WORK ITEM: Copy the records word for word, starting at the line containing "What is the" and ending at the line containing "Is the value", and leave out the pictures.

STORED DATA:

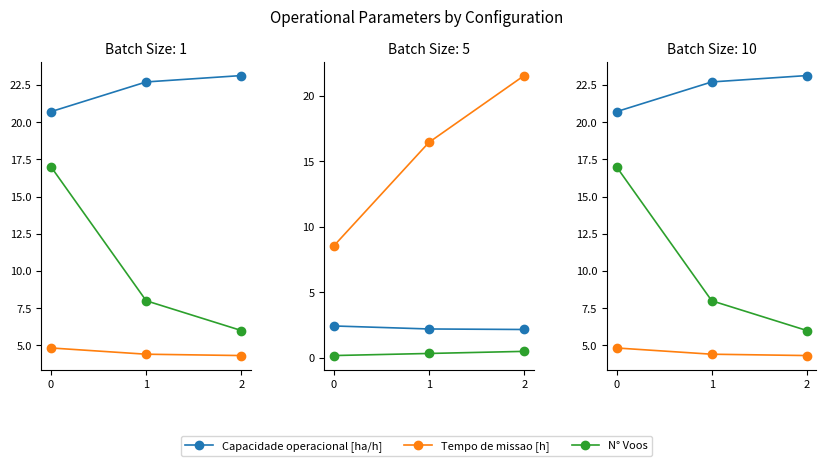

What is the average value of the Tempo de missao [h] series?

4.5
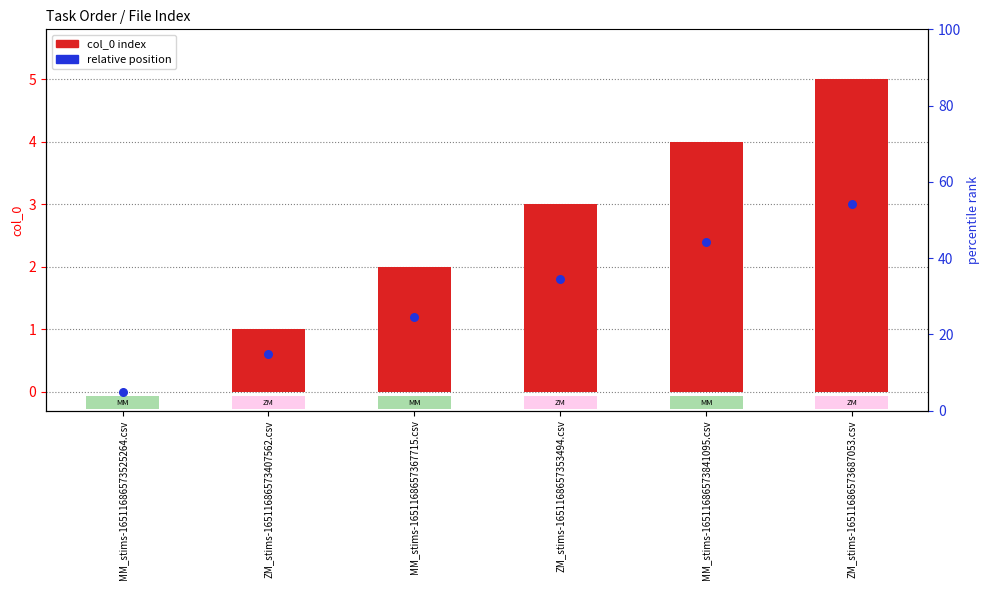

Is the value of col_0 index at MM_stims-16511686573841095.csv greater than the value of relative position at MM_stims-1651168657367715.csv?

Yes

...

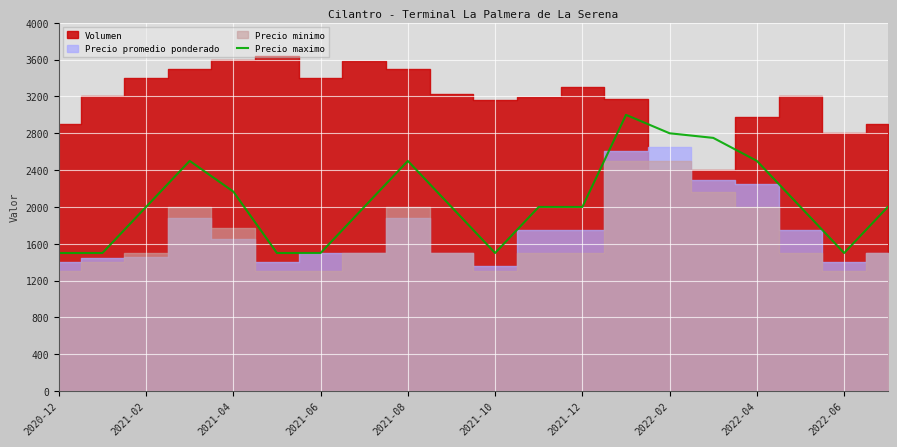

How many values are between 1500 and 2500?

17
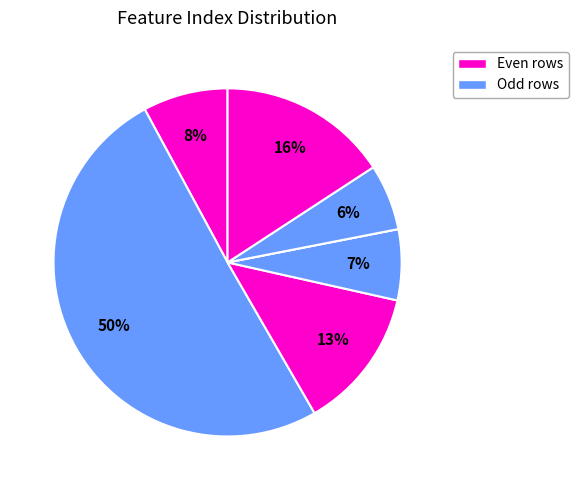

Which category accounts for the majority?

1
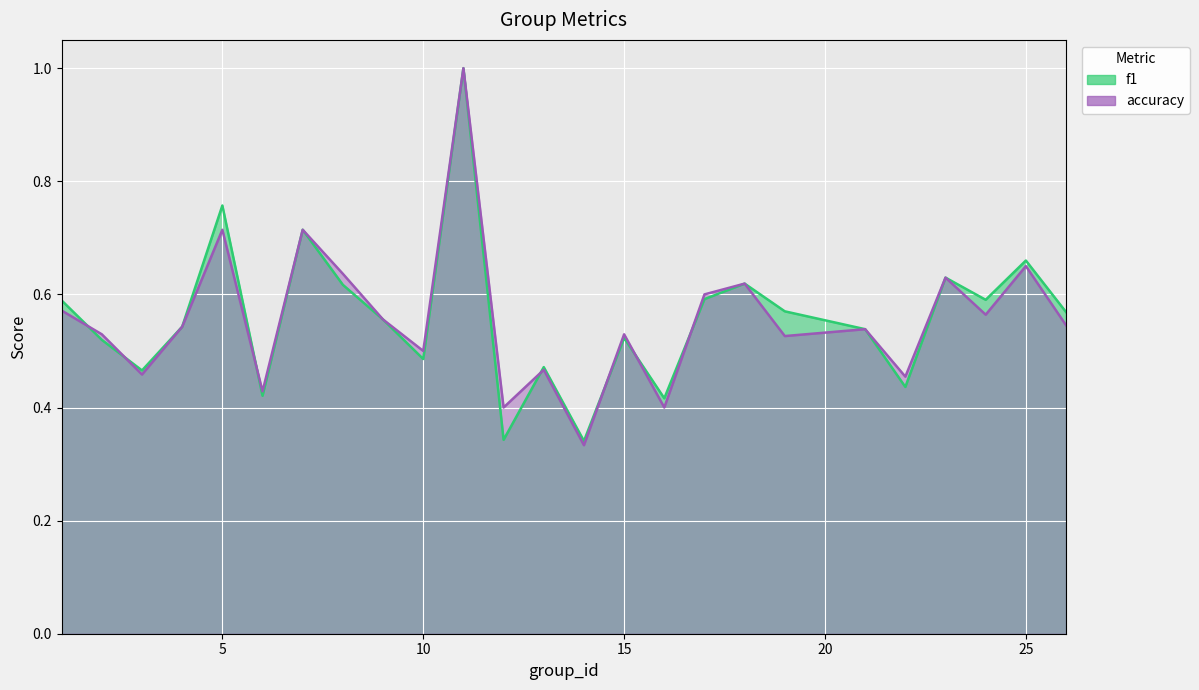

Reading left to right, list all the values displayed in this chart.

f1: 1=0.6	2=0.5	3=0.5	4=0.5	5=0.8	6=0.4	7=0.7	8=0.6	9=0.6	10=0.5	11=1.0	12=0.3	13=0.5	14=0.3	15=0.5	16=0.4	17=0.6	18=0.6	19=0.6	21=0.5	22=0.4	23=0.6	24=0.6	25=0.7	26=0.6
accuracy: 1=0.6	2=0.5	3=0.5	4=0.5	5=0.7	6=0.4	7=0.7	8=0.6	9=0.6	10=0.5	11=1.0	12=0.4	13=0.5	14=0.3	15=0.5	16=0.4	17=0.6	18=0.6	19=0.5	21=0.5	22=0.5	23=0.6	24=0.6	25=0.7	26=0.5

* * *

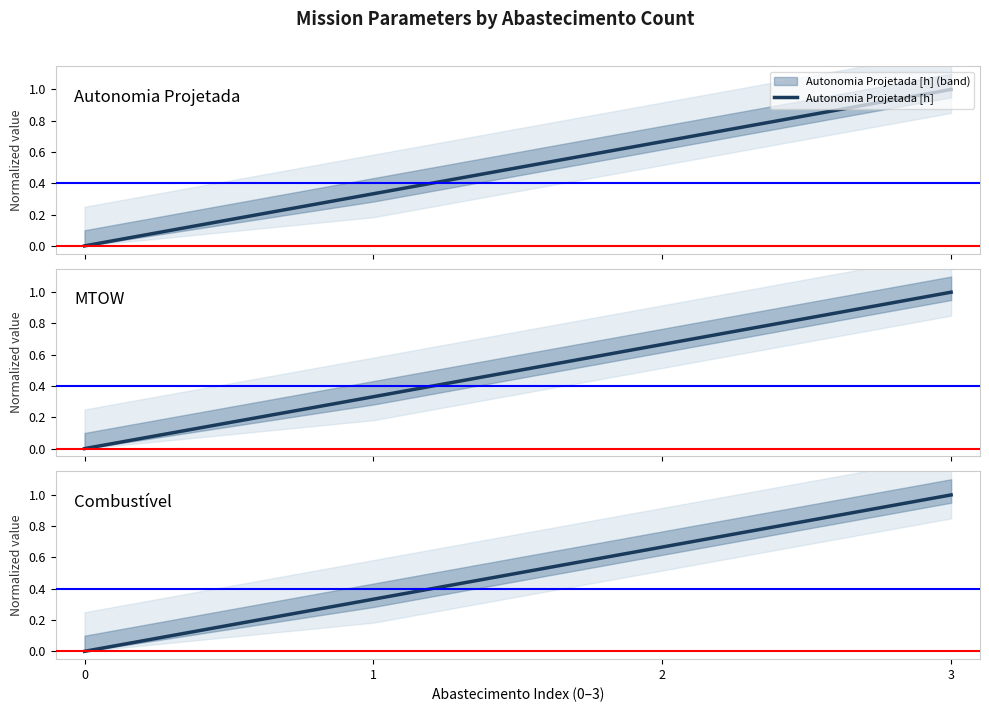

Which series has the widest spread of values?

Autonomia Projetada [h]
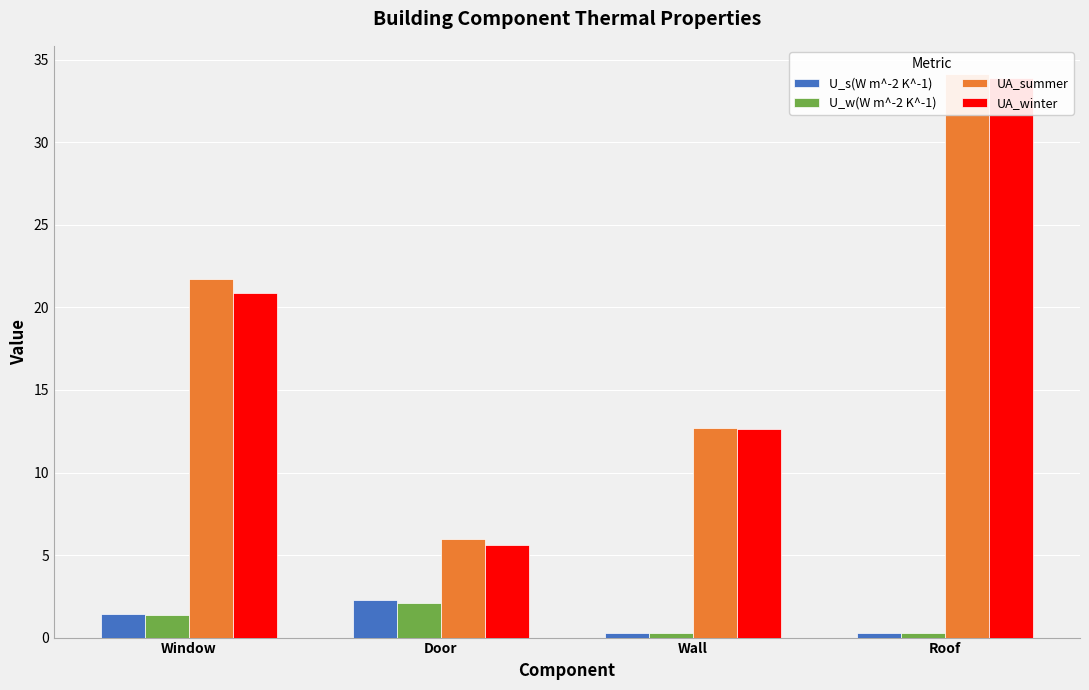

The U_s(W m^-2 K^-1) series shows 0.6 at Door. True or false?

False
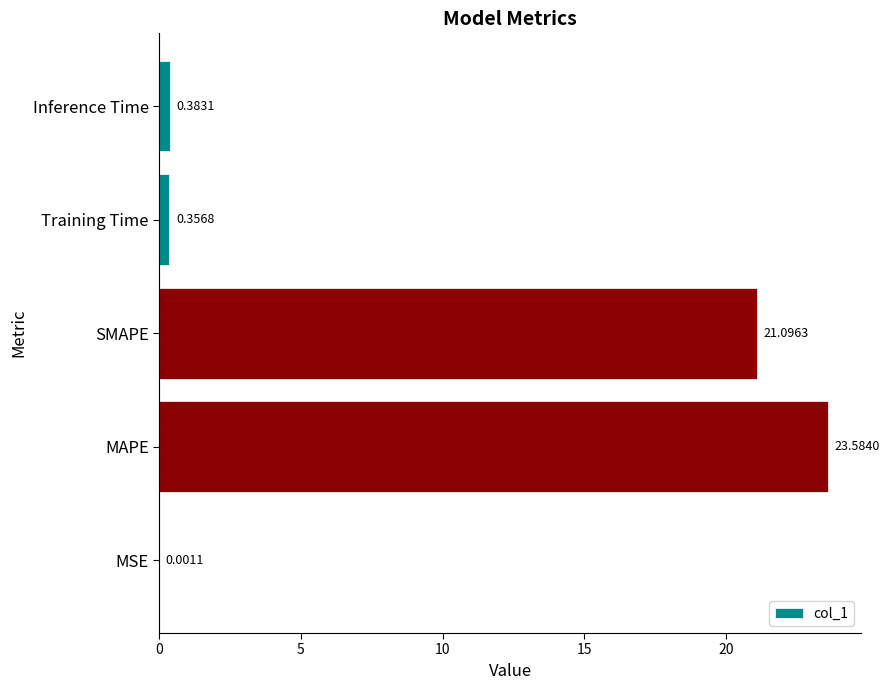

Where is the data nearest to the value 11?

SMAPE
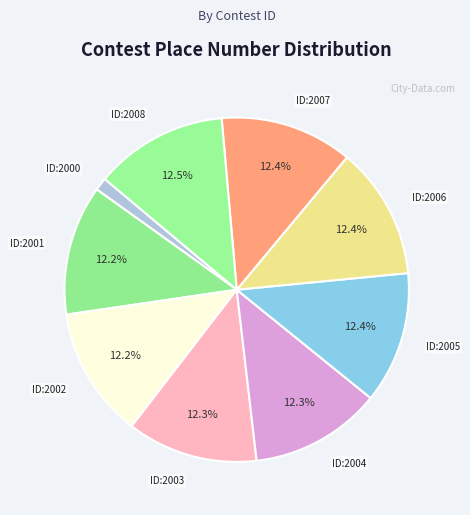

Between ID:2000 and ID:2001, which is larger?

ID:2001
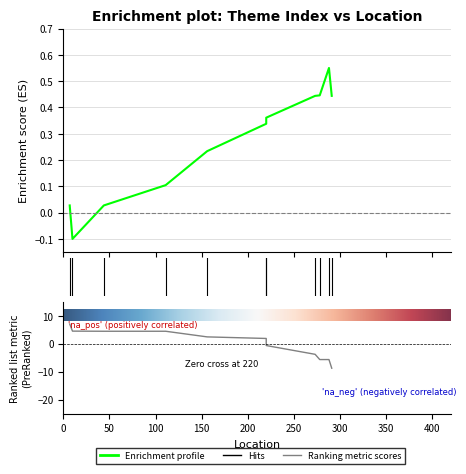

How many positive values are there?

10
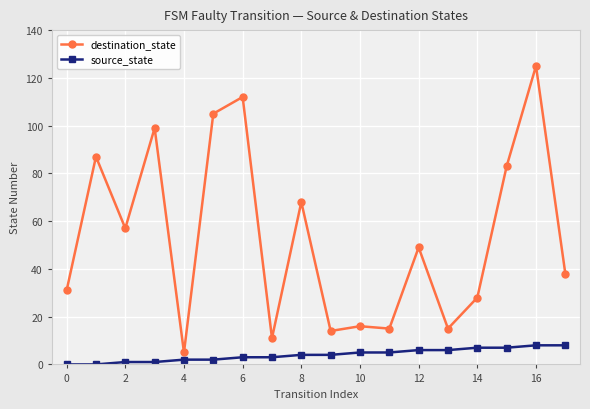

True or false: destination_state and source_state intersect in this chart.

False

SOLUTION:
What is the average value of the Tempo de missao [h] series?

4.5

Is the value of col_0 index at MM_stims-16511686573841095.csv greater than the value of relative position at MM_stims-1651168657367715.csv?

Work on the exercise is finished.